Making Sure to Profile Your Test Bench and Fighting Compilers
Context:
In my deque post, linked here, the test bench depended on the size between pointers in the deque. This makes a difference when referencing different values within a struct, so it might have actually caused issues.This was the code:
int x [MAIN_DEQUE_SIZE];
for (int i = 0; i < 100; i++)
{
deque_node* front = main_deque->first;
deque_node* iterfront = main_deque->first;
while(iterfront->next != front)
{
iterfront = iterfront->next;
x[i] = iterfront->payload;
}
}
This was the assembly from gcc 14.1.1 related to the loop that was given as a result when using the -O2 flag:
.L13:
mov rax, QWORD PTR [rax+8]
cmp rax, rdx
jne .L13
Thus, the values inside of the array that I store the payload values in were optimized out. I am trying to time it such that it is referencing this payload though, as the offset from the struct pointer might result in different cache behavior.

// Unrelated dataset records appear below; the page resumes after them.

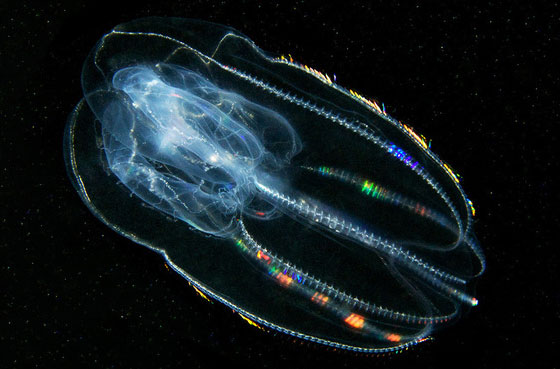
Find the location of a particular element. This screenshot has width=560, height=369. yellow light is located at coordinates (197, 286), (240, 322), (474, 208), (452, 176), (414, 140), (371, 106), (310, 72).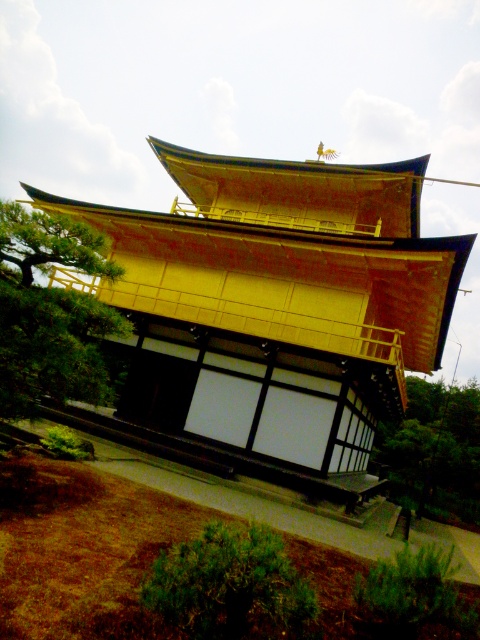
You are standing in front of the golden Japanese building and see two green leafy trees. One is labeled as the green leafy tree at left and the other as the green leafy tree at lower right. Which tree is located more to the left side?

The green leafy tree at left is positioned on the left side of the green leafy tree at lower right, so the green leafy tree at left is more to the left side.

You are standing in front of a traditional Japanese building and notice a gold lacquered wood temple at center and a green leafy bush at lower center. Which object is located to the right of the other?

The gold lacquered wood temple at center is positioned on the right side of green leafy bush at lower center.

You are a photographer planning to capture the gold lacquered wood temple at center and the green leafy bush at lower center in a single frame. Given their sizes, which object should you focus on to ensure both are clearly visible without needing to zoom in or out?

The gold lacquered wood temple at center is larger than the green leafy bush at lower center, so focusing on the temple will allow both objects to be clearly visible in the frame without adjusting the zoom.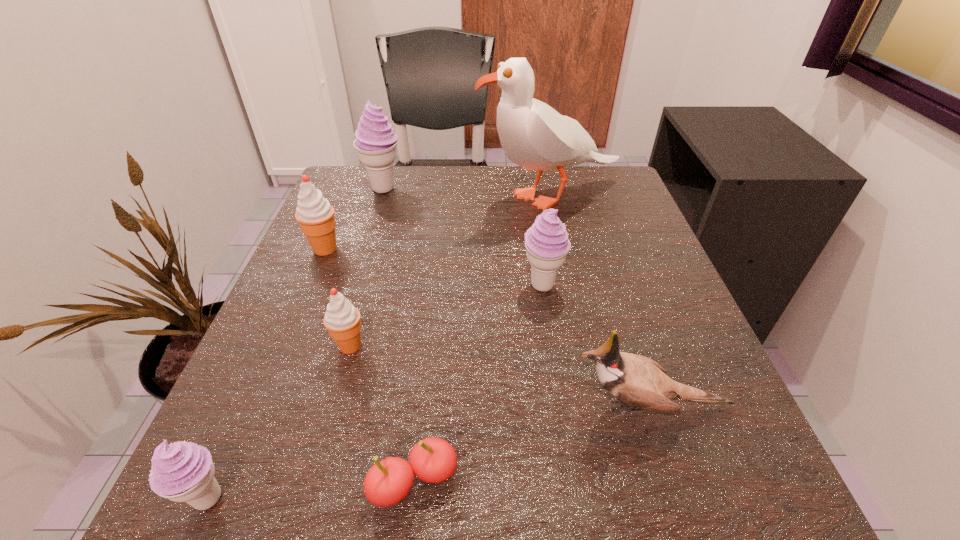
This screenshot has height=540, width=960. I want to click on gull, so click(533, 135).

Where is `the tallest icecream`? the tallest icecream is located at coordinates (376, 142).

This screenshot has width=960, height=540. In order to click on the biggest purple icecream in this screenshot , I will do `click(376, 142)`.

The image size is (960, 540). Identify the location of the second farthest icecream. (315, 215).

The width and height of the screenshot is (960, 540). Find the location of `the left red icecream`. the left red icecream is located at coordinates (315, 215).

Where is `the rightmost icecream`? This screenshot has height=540, width=960. the rightmost icecream is located at coordinates (546, 242).

This screenshot has height=540, width=960. I want to click on the rightmost purple icecream, so pyautogui.click(x=546, y=242).

I want to click on bird, so click(640, 382).

Locate an element on the screen. the fourth farthest icecream is located at coordinates (342, 319).

Where is `the fourth nearest object`? This screenshot has height=540, width=960. the fourth nearest object is located at coordinates (342, 319).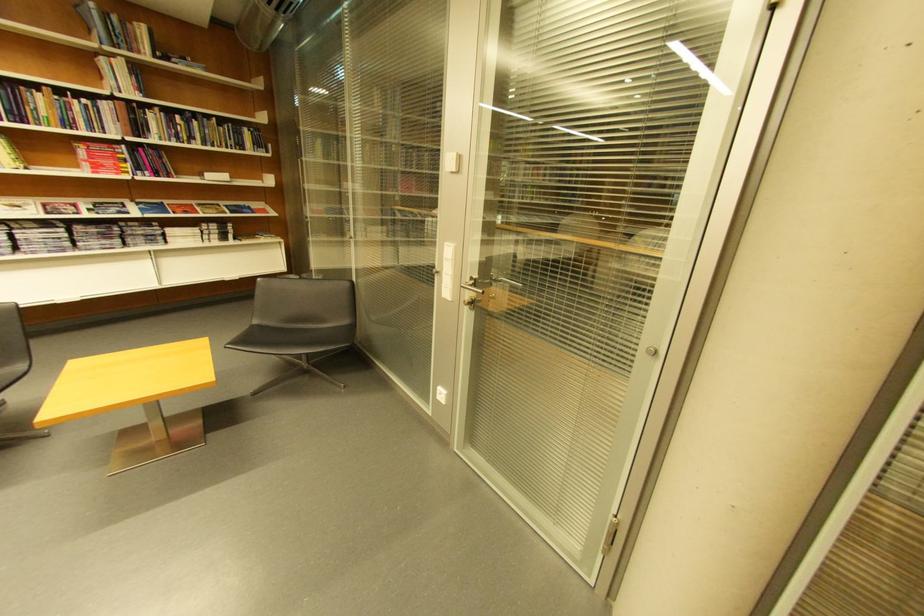
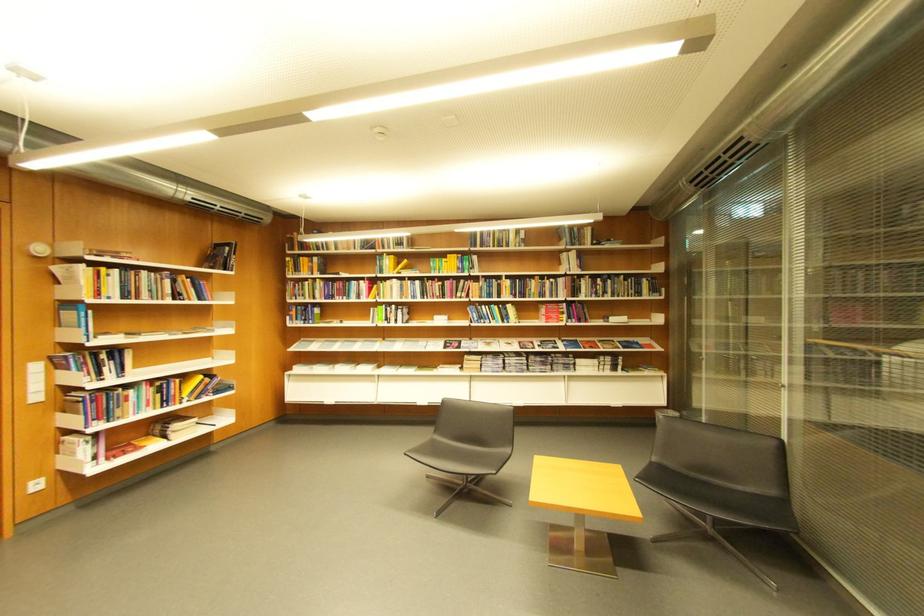
Question: The camera is either moving clockwise (left) or counter-clockwise (right) around the object. The first image is from the beginning of the video and the second image is from the end. Is the camera moving left or right when shooting the video?

Choices:
 (A) Left
 (B) Right

Answer: (B)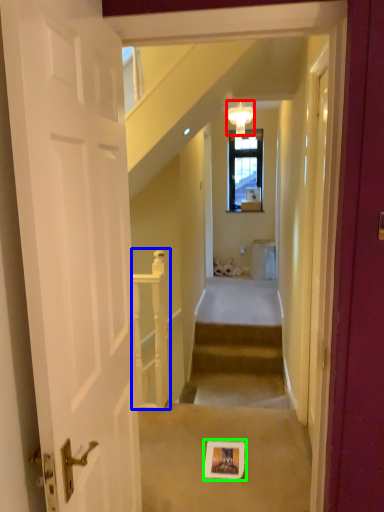
Question: Based on their relative distances, which object is nearer to light fixture (highlighted by a red box)? Choose from rail (highlighted by a blue box) and picture frame (highlighted by a green box).

Choices:
 (A) rail
 (B) picture frame

Answer: (A)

The fix is quite simple (fortunately) -- just push the values into a deque that is never used.
deque* trash = init_deque();
for (int i = 0; i < MAIN_DEQUE_SIZE; i++)
deque_push_front(trash, i);
}
This also causes the optimize flag -O3 to reference the payload as well, meaning this was sufficient in my fight with the compiler.
In future benches, I will make sure to continue profiling, but also figure out ways to bench without needing to fight gcc, if not, I'm sure after enough battles I'll lose one quite spectacularly!